Question

Find the principal value of ${\sin ^{ - 1}}\left( {\cos \dfrac{{3\pi }}{4}} \right)$.

Answer 1

The range of ${\sin ^{ - 1}}x$ is between $\left( { - \dfrac{\pi }{2},\dfrac{\pi }{2}} \right)$. Equate the expression to $\theta$. Now apply the basic trigonometric identity of $\cos \theta = \sin \left( {\dfrac{\pi }{2} - \theta } \right)$ and Simplify the expression. Substitute back the value of $\cos \dfrac{{3\pi }}{4}$ and find the principal value.

Complete step-by-step answer:
A principal value of a function is the value selected at a point in the domain of a multiple-valued function, chosen so that the function has a single value at the point. he principal value of ${\sin ^{ - 1}}x$ for $x > 0$ , is the length of the arc of a unit circle centred at the origin which subtends an angle at the centre whose sine is x. For this reason ${\sin ^{ - 1}}x$ is also denoted by $\operatorname{arcsinx}$.
The principal value of ${\sin ^{ - 1}}x$ branches to,
${\sin ^{ - 1}}x \in \left( { - \dfrac{\pi }{2},\dfrac{\pi }{2}} \right)$.
Hence the principal value of the given function will be between the range$\left( { - \dfrac{\pi }{2},\dfrac{\pi }{2}} \right)$ .
Now we have been given the function, ${\sin ^{ - 1}}\left( {\cos \dfrac{{3\pi }}{4}} \right)$.
Let us take the principal value of ${\sin ^{ - 1}}\left( {\cos \dfrac{{3\pi }}{4}} \right)$ as $\theta$. Thus we get,
$\theta = {\sin ^{ - 1}}\left( {\cos \dfrac{{3\pi }}{4}} \right)$
We know the basic representation of cosine function as,
$\cos \theta = \sin \left( {\dfrac{\pi }{2} - \theta } \right),\theta \in ( - \infty ,\infty )$
Now put $\theta = \dfrac{{3\pi }}{4}$in the above expression. Hence we get,

$$\cos \dfrac{{3\pi }}{4} = \sin \left( {\dfrac{\pi }{2} - \dfrac{{3\pi }}{4}} \right) = \sin \left( {\dfrac{{4\pi - 6\pi }}{8}} \right) = \sin \left( { - \dfrac{{2\pi }}{8}} \right) \ \\\ \sin \left( { - \dfrac{{2\pi }}{8}} \right) = \sin \left( { - \dfrac{\pi }{4}} \right) \ \\\ \cos \dfrac{{3\pi }}{4} = \sin \left( { - \dfrac{\pi }{4}} \right) \ \\\$$

Now let us replace the value of $\cos \dfrac{{3\pi }}{4}$in the equation represented by $\theta$.

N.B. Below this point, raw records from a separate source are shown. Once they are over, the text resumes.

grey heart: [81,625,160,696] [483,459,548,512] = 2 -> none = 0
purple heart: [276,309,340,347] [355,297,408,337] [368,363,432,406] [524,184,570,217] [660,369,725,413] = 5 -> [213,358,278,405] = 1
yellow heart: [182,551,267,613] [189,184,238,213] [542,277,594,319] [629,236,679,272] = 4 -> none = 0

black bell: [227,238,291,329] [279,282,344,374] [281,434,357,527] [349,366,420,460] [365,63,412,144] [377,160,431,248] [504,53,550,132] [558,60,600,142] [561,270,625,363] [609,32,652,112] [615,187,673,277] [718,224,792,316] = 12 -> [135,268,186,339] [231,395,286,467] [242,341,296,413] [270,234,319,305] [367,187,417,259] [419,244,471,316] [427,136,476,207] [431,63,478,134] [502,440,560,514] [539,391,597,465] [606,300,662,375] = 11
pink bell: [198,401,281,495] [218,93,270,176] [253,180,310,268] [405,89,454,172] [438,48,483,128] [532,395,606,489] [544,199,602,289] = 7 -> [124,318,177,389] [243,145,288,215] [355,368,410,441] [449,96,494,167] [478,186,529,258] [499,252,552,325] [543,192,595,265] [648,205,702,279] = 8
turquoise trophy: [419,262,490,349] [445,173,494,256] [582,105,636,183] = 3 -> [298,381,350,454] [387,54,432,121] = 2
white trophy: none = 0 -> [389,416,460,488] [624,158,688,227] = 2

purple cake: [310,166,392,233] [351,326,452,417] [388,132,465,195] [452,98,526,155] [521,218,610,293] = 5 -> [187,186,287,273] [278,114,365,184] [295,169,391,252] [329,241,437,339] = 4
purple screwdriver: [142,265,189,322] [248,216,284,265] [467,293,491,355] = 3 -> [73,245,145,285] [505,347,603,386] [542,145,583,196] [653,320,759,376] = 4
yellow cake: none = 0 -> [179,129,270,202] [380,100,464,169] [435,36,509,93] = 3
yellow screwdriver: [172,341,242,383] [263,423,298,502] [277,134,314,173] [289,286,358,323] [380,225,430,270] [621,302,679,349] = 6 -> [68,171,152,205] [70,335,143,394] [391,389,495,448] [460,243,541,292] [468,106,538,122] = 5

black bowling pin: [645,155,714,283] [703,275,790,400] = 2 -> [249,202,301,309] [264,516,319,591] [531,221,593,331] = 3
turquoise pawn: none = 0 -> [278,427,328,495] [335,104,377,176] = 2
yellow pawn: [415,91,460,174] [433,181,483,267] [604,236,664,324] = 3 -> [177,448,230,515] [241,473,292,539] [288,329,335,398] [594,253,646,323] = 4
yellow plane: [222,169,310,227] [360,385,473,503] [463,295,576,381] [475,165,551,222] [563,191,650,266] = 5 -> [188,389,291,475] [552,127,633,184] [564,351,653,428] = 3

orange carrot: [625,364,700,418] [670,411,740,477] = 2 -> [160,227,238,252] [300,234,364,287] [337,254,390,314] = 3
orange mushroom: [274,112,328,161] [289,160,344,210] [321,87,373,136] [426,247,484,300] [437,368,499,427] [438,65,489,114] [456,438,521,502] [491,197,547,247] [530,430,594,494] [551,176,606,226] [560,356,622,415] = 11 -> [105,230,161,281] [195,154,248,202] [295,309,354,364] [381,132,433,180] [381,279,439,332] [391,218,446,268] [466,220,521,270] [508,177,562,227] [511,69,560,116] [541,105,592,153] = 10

$$\theta = {\sin ^{ - 1}}\left( {\cos \dfrac{{3\pi }}{4}} \right) = {\sin ^{ - 1}}\sin \left( { - \dfrac{\pi }{4}} \right) \ \\\ \theta = - \dfrac{\pi }{4} \ \\\$$

Thus we got the principal value of the expression as $\left( { - \dfrac{\pi }{4}} \right)$.
$\therefore {\sin ^{ - 1}}\left( {\cos \dfrac{{3\pi }}{4}} \right) = \left( { - \dfrac{\pi }{4}} \right)$.

Note: To solve a question like these you should be familiar with the domain and range of the sine functions as well as the domain and range of the inverse sine functions. For us the range of inverse sine function is $\left( { - \dfrac{\pi }{2},\dfrac{\pi }{2}} \right)$ and the domain of inverse function of sine is $[ - 1,1]$.